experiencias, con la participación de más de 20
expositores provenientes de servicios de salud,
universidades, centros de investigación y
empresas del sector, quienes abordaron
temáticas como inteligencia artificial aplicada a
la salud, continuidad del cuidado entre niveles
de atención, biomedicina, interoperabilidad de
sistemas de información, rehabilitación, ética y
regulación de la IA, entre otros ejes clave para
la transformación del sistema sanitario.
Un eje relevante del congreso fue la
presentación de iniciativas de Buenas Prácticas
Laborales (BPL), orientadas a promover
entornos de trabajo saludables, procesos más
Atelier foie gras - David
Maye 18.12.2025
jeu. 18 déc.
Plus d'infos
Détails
━━━━
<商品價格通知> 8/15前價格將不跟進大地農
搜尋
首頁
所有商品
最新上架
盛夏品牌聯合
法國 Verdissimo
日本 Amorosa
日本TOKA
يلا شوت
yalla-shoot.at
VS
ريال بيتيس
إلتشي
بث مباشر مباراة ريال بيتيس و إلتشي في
━━━━
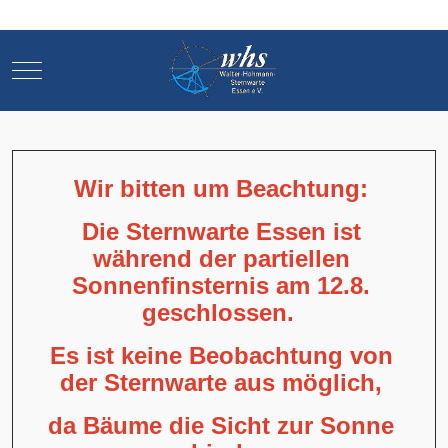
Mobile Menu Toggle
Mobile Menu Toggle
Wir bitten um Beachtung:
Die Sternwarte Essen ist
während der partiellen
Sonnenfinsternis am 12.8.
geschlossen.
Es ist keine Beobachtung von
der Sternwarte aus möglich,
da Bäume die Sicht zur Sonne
━━━━
Directions for this task
Reproduce the lines of the entries from the one containing "experiencias, con la" through the one containing "sistemas de información, rehabilitación, ética", keeping each word and line break unchanged.

Solution
experiencias, con la participación de más de 20
expositores provenientes de servicios de salud,
universidades, centros de investigación y
empresas del sector, quienes abordaron
temáticas como inteligencia artificial aplicada a
la salud, continuidad del cuidado entre niveles
de atención, biomedicina, interoperabilidad de
sistemas de información, rehabilitación, ética y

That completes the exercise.